AI agents using current language models can optimize detector geometry, digitization, and reconstruction parameters together in a single differentiable simulation for high-energy physics.

A machine-rendered reading of the paper's core claim, the machinery that carries it, and where it could break.

The paper establishes that AI agents can be inserted into the full workflow of designing and tuning particle detectors by means of a bilevel optimization loop. This loop runs a differentiable end-to-end simulation that includes crystal layout, front-end electronics, and high-level reconstruction, letting the agent adjust parameters at every layer at once. The demonstration uses a dual-readout segmented crystal electromagnetic calorimeter whose baseline resolution is given as 3 percent over square root of energy. The authors show that off-the-shelf reasoning models, given no extra experiment-specific instructions, can already carry out the multi-step workflow, reduce selected parameters, and propose further generic improvements. If the result holds, detector R&D moves from sequential expert-driven steps to a more automated traversal of the combined parameter space.

Core claim

The authors present the first implementation of AI agents for detector design in high-energy physics through a bilevel optimization framework. The framework vertically integrates detector geometry, front-end digitization, and high-level reconstruction algorithm parameters inside differentiable full simulations. On the concrete example of a dual-readout segmented crystal electromagnetic calorimeter, the agent simultaneously tunes crystal granularity and length, number of ADC bits, sampling rate, and center-of-gravity hit-clustering radius. The work finds that today’s LLM-based reasoning models, without added experiment-specific context, can execute these complex workflows and suggest relevant

What carries the argument

Bilevel optimization framework that vertically integrates detector geometry, front-end digitization, and reconstruction parameters inside a differentiable full simulation, with an LLM-based agent directing the outer loop.

If this is right

Simultaneous optimization of geometry, digitization, and reconstruction parameters becomes feasible in one run instead of sequential manual stages.
Labor and compute required for exploring detector design spaces are reduced.
Computational checks of first-principles design choices become routine rather than exceptional.
Generic but relevant avenues for further study are identified automatically by the agent.

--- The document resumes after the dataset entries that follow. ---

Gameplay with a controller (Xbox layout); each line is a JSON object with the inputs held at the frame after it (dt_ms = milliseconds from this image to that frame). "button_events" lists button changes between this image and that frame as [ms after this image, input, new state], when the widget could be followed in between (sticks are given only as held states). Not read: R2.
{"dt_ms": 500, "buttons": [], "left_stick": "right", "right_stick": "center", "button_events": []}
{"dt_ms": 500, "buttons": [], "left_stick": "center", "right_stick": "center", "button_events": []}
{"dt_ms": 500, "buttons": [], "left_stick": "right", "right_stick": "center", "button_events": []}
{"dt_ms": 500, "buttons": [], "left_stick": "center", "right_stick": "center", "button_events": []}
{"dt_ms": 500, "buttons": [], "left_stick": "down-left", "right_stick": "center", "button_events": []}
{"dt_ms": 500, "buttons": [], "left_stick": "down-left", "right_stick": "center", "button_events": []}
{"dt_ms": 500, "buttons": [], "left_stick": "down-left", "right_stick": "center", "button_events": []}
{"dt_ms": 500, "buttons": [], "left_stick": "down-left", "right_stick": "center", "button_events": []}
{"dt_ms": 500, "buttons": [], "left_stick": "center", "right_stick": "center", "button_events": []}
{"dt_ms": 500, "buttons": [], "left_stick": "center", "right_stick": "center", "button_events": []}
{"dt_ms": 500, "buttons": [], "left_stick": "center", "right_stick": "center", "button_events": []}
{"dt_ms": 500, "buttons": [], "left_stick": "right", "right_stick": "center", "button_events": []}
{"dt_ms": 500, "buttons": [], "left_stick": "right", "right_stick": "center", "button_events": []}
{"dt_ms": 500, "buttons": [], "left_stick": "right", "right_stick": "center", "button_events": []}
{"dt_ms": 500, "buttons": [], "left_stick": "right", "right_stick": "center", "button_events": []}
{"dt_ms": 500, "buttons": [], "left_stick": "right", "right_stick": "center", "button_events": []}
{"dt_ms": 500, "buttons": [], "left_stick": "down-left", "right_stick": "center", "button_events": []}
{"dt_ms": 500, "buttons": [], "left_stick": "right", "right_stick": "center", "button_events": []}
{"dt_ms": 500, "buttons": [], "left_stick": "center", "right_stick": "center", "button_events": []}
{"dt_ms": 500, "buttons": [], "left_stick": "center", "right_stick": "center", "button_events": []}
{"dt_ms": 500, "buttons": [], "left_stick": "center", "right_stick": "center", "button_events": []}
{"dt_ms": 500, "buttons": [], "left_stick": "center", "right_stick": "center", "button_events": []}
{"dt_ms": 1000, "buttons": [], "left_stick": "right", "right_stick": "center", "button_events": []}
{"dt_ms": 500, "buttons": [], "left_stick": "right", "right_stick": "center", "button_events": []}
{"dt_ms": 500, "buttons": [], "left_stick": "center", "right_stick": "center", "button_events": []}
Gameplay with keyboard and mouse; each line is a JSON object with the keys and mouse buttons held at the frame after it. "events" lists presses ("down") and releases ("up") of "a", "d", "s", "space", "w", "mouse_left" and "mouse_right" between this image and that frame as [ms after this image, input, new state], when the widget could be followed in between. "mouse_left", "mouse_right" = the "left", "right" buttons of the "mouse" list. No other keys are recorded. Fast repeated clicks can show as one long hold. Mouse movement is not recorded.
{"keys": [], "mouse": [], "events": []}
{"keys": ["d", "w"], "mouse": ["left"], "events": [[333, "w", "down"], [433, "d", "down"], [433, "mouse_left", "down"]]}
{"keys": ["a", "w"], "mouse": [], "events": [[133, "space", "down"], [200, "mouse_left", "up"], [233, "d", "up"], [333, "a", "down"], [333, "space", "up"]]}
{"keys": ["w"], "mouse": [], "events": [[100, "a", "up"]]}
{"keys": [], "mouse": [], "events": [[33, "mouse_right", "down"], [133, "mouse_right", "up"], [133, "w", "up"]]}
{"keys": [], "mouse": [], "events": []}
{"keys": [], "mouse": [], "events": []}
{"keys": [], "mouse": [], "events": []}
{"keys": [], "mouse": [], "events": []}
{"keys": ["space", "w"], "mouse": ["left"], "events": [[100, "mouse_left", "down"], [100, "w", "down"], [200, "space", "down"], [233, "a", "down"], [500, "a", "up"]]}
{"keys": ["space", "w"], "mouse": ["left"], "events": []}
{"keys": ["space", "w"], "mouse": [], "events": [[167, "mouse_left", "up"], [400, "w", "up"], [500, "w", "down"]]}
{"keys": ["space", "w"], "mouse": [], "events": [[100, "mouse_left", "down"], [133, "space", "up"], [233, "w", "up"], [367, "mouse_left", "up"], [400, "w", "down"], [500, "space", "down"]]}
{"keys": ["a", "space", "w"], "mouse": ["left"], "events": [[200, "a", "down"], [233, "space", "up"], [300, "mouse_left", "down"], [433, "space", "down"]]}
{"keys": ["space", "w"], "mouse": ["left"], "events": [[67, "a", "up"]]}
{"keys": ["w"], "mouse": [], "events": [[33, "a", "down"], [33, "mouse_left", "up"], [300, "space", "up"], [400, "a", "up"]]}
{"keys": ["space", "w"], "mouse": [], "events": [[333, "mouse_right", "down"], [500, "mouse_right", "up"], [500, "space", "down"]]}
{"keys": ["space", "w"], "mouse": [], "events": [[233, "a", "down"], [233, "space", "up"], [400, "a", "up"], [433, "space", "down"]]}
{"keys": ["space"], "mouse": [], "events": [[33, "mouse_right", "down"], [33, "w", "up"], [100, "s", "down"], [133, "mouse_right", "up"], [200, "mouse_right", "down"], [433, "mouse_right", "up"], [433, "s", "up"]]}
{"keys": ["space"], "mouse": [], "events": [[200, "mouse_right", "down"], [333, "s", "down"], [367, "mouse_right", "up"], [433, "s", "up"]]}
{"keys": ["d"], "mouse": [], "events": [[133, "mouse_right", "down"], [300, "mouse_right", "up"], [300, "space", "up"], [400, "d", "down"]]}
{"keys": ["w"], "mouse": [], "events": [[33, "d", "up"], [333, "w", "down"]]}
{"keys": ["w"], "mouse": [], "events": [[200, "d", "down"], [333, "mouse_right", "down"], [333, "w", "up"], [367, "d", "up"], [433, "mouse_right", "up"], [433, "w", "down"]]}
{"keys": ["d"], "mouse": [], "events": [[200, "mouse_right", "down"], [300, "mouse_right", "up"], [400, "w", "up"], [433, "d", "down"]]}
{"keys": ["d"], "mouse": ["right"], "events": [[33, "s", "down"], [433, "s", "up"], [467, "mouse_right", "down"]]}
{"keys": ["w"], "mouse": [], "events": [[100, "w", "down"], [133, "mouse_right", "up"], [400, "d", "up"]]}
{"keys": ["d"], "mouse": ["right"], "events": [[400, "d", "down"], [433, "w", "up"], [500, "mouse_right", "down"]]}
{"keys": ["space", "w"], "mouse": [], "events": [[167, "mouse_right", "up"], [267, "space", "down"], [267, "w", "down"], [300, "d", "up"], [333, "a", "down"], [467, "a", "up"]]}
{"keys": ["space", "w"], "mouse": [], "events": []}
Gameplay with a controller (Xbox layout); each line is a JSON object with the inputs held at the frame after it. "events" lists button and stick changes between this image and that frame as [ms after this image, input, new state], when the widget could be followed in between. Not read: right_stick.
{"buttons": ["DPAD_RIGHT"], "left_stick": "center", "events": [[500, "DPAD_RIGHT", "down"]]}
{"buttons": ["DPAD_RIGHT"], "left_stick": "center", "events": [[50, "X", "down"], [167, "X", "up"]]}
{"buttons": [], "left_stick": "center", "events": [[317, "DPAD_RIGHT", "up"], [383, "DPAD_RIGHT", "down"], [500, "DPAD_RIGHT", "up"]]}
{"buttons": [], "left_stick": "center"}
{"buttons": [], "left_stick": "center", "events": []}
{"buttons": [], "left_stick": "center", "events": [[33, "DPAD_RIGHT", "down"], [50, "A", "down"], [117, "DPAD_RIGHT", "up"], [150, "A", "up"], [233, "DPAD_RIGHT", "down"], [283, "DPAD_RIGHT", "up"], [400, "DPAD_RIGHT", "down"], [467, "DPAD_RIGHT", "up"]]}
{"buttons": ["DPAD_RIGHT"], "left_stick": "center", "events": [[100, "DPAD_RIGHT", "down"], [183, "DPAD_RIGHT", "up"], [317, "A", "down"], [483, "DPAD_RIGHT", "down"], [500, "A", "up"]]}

Where Pith is reading between the lines

These are editorial extensions of the paper, not claims the author makes directly.

The same vertically integrated agent loop could be applied to other detector subsystems such as trackers or muon systems to test broader applicability.
Adding modest experiment-specific context or fine-tuning the agent might allow it to make physics-motivated leaps that the current work explicitly does not claim.
Repeated runs on varied calorimeter layouts would provide a direct test of how sensitive the observed optimizations are to the baseline design.

Load-bearing premise

Current LLM-based reasoning models can carry out complex multi-layer detector optimization workflows and suggest relevant improvements without being supplied additional experiment-specific context.

What would settle it

Running the same agent-driven workflow on the dual-readout calorimeter and finding that it fails to reduce any of the listed parameters or produces no relevant improvement suggestions would show the claimed effectiveness does not hold.

Figures

Figures reproduced from arXiv: 2604.21804 by Julia Gonski, Liangyu Wu, Qibin Liu, Wonyong Chung.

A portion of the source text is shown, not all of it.